The enemy started throwing afflictions my way from Friday. He attacked my mouth and my throat—I was in pain. Yesterday was the climax of it all. I went off—spiritually, of course. I went to Abba and was like, "This cannot be what You promised. There must be more." It's giving ghetto and not my alley.
In most cases, when things go wrong, we sit there, fold our hands, and say, "It must be God’s will." I was like, nahh, make it make sense. I straight-up pulled up on the Holy Spirit like, "Get me my Papa now!"(muffled cries). Many people may look at this and say, "She is disrespectful! That’s not how you speak to God." But hey, no judgement, that’s your thing because over here, we keep it real. To the world, I am a grown woman but to my papa, I am a little girl with my father.
Everything that could have gone wrong went wrong. Nothing else was working. I felt like that girl in the playground getting bullied with no ounce to fight back.
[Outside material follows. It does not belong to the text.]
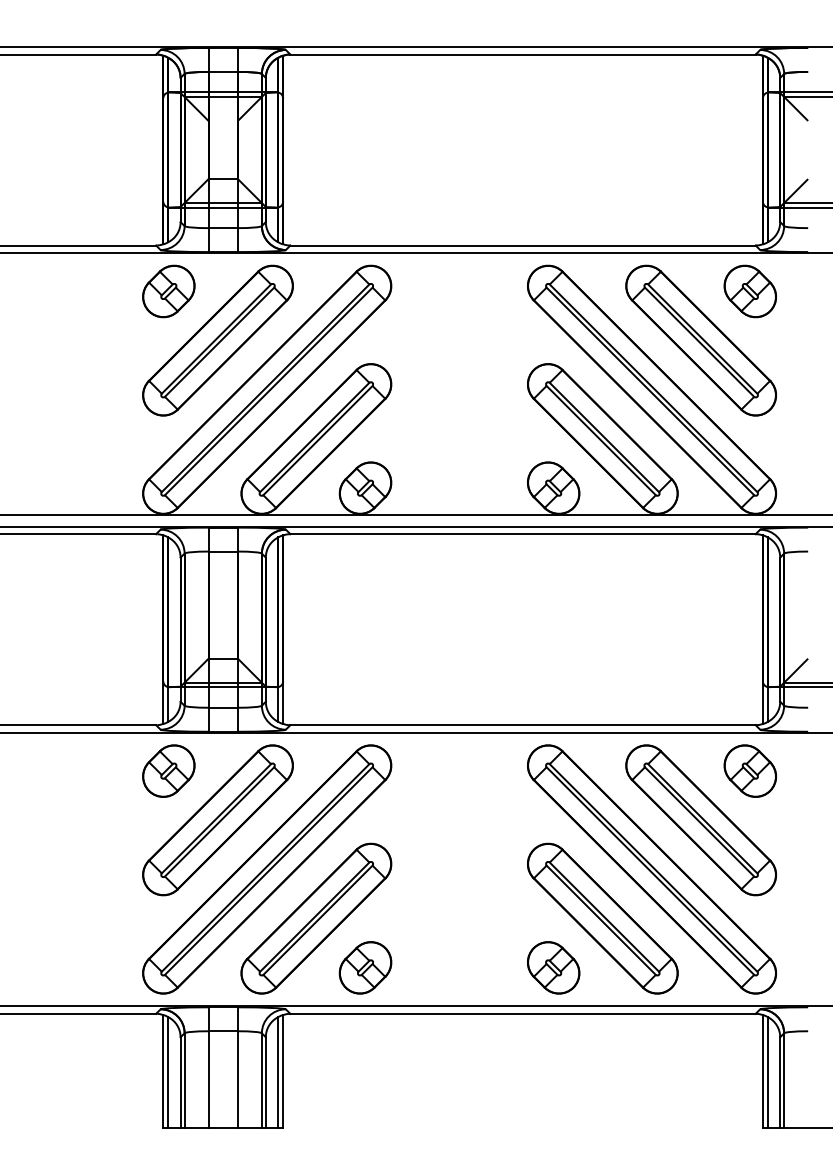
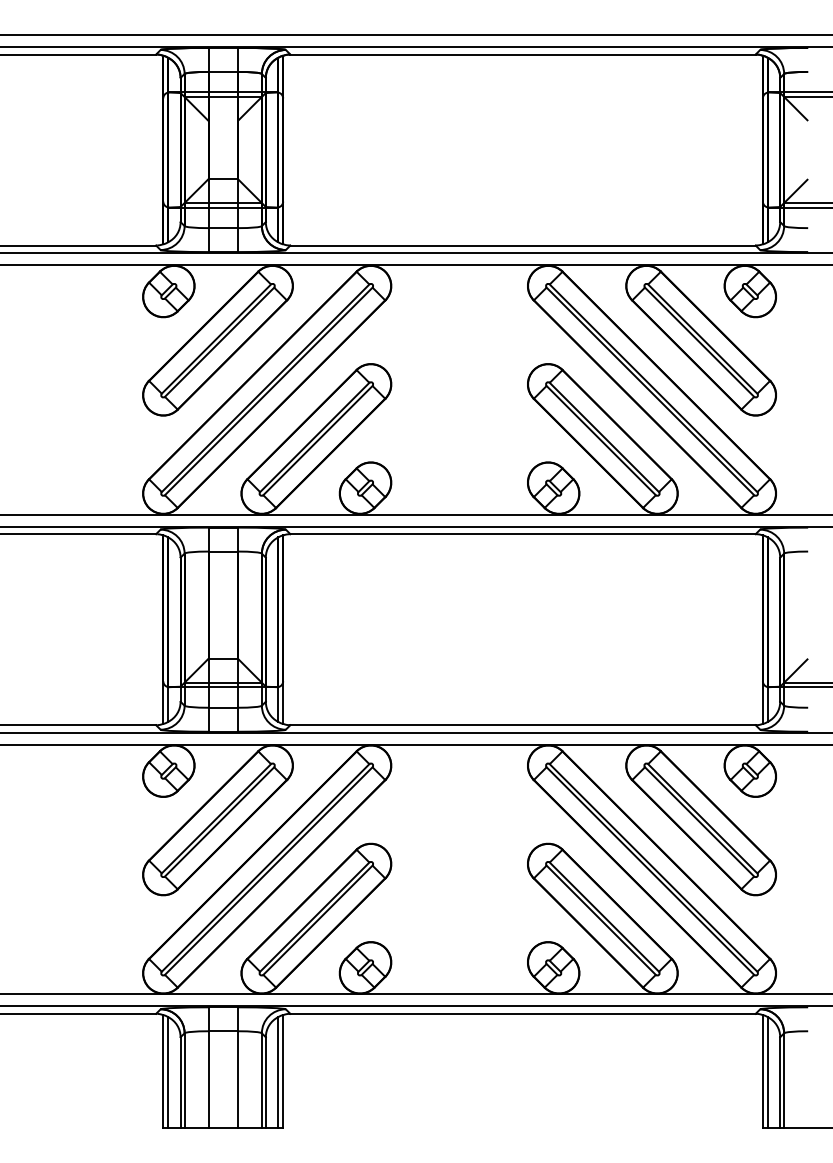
line at (415, 34): none -> present
line at (415, 265): none -> present
line at (415, 744): none -> present
line at (415, 994): none -> present
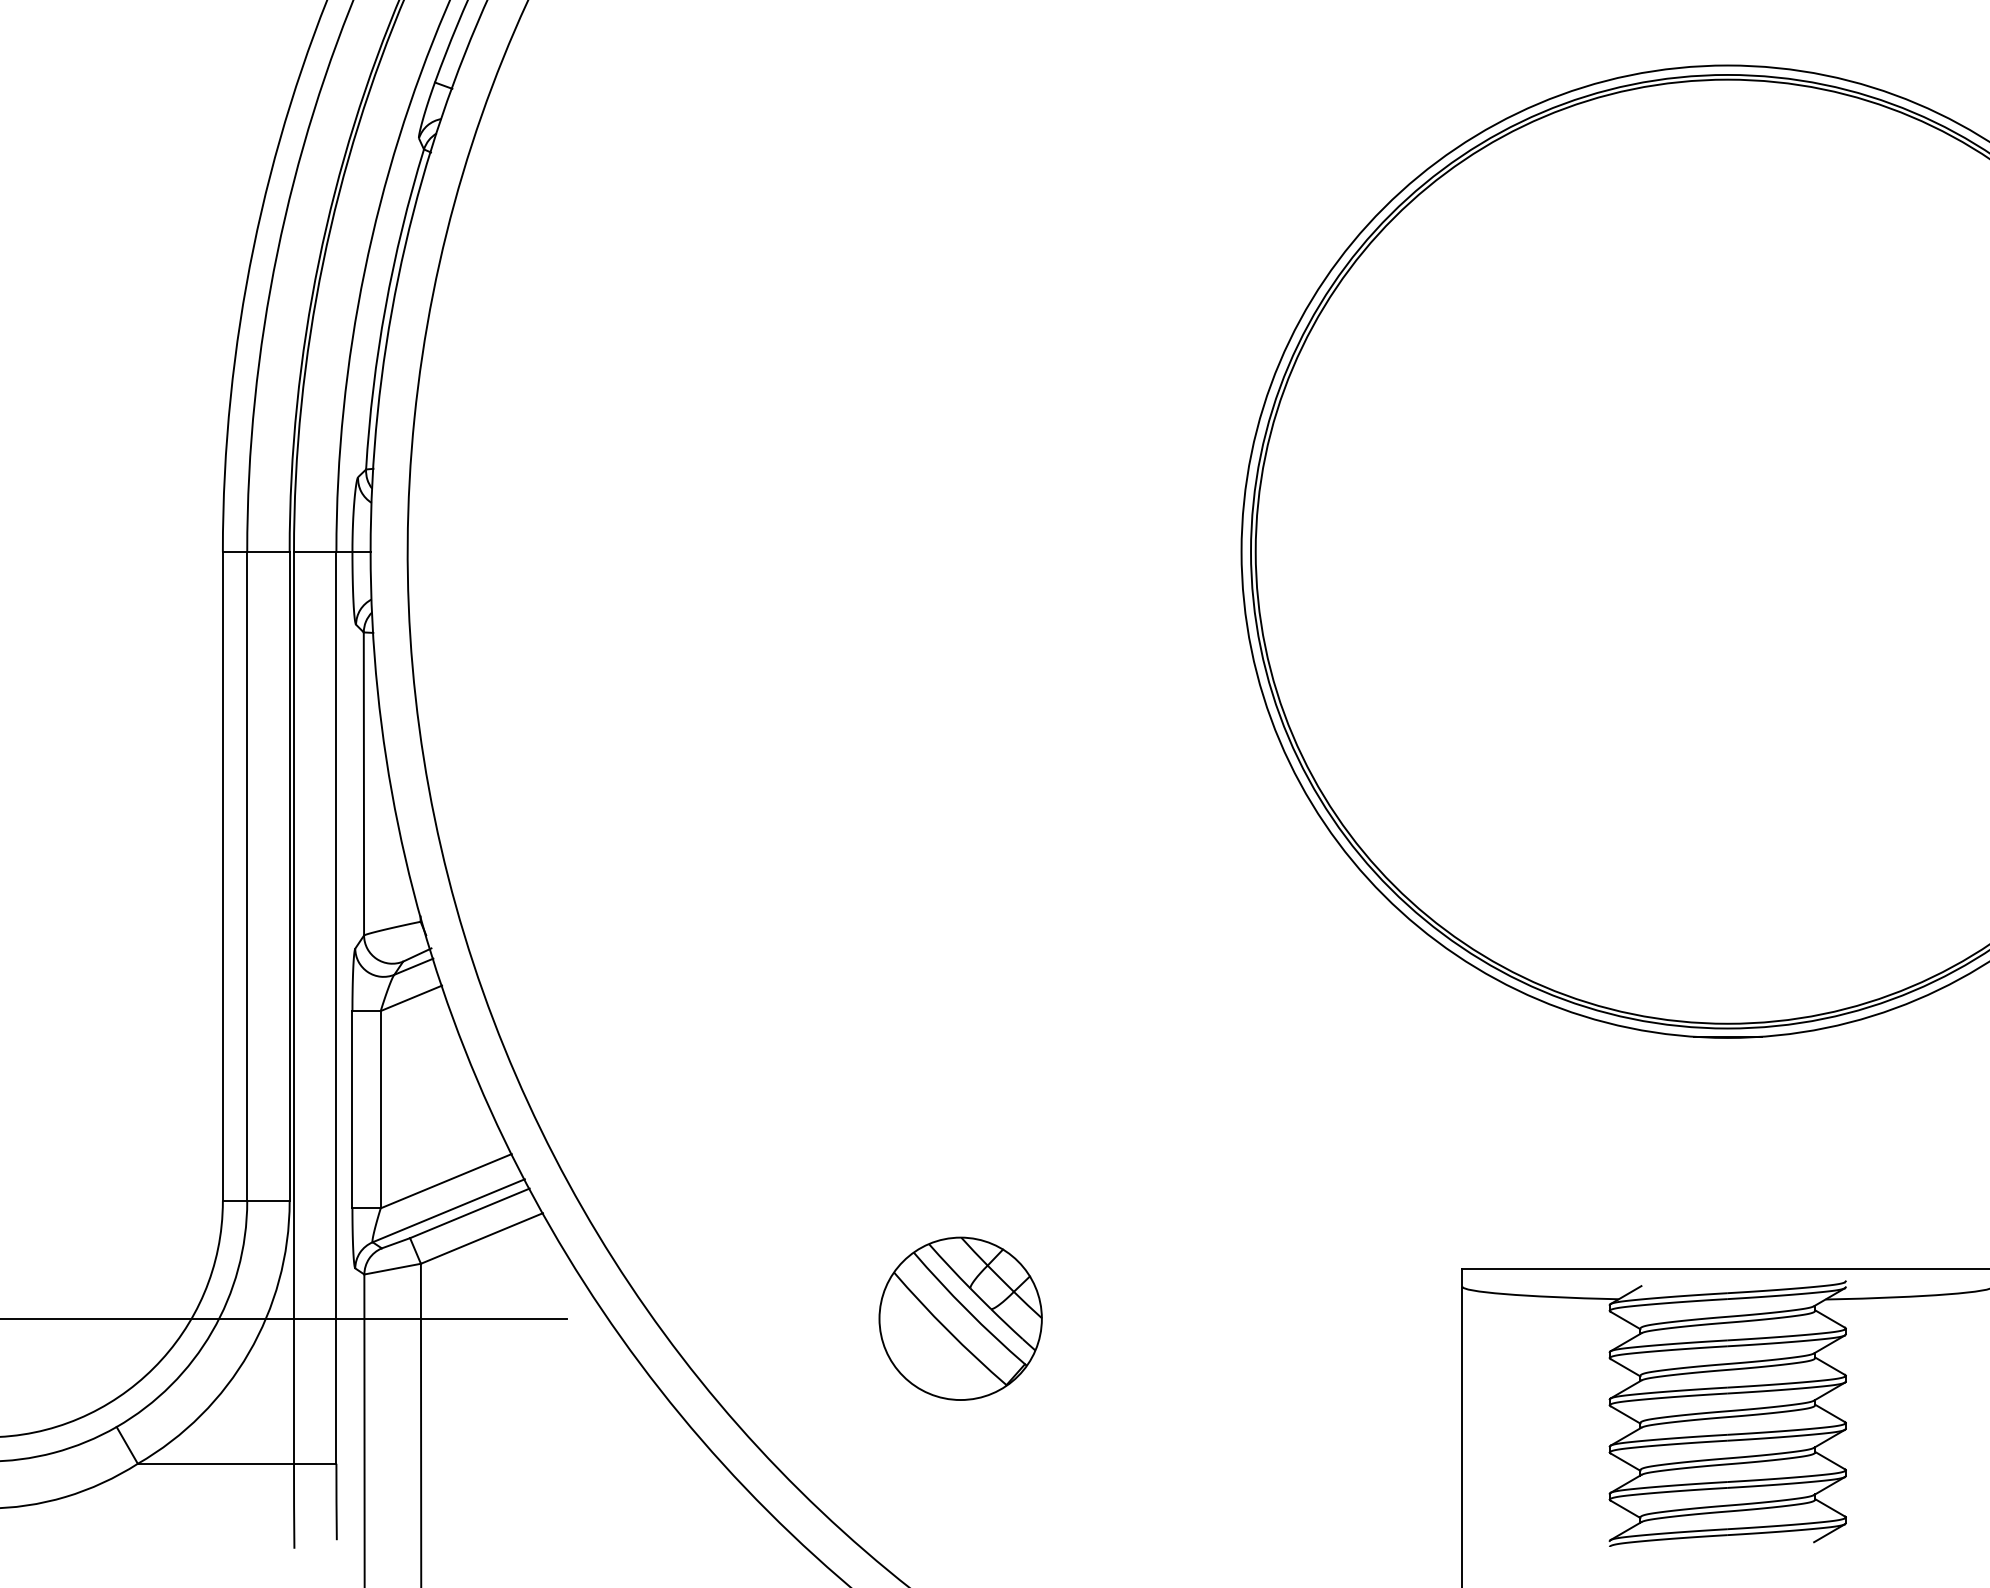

And by now, you’re probably thinking, "Is she whining about picking up her cross, or is she looking for sympathy?" Nope! I would prefer to keep stuff to myself, but I will always testify boldly about what my Papa has done for me.
I digress. I went to my secret place and blacked out in tears. I had already decided not to wake up at our chill time with the Holy Spirit. But with no alarm clock, my eyes flung wide open. I grabbed my Bible, and it fell open to 2 Chronicles 17 through 20. One thing caught my eye: they did not need to do much to win the war except praise. And eventually, God gave them spoils and rest from a war they did not fight. They just showed up.
Anyway, I had to run an errand today, and I wasn’t working with a crazy budget, as per the usual. You know those days when you got it like that, and then there are those days you ain’t got it like that? Well, today was one of those days.
I left the house, and when I got to where I was going, I made a prayer. I was very raw and real. I felt like that woman with the jar of oil, and when the prophet asked her what she had, she was like, "This is all I have." With the little that I had, He showed up, covered my need, and left me with some change. I lost it—lol. Talk about a miracle!
And then I remembered—I had seen a word say God would give you a "kiss" this weekend as a sign of His goodness. A sign that He has not left you. And well… I am standing in it.
He said He would always pull up for me, and well, He did. I felt led to share this. If you’ve been looking for a sign that He is with you, here it is.
As you build in His name and surrender to Him, He will never forsake you. You may feel behind, forgotten, limited—but even in that, He is with you. If God had not taken me through the wilderness, I would have never been attentive to the little things He does for us, the ones we assume must happen. They don’t have to happen—He allows them through His grace and mercy.
Lol, in my head, my favorite song was playing: "And it all worked out..." Well, it did.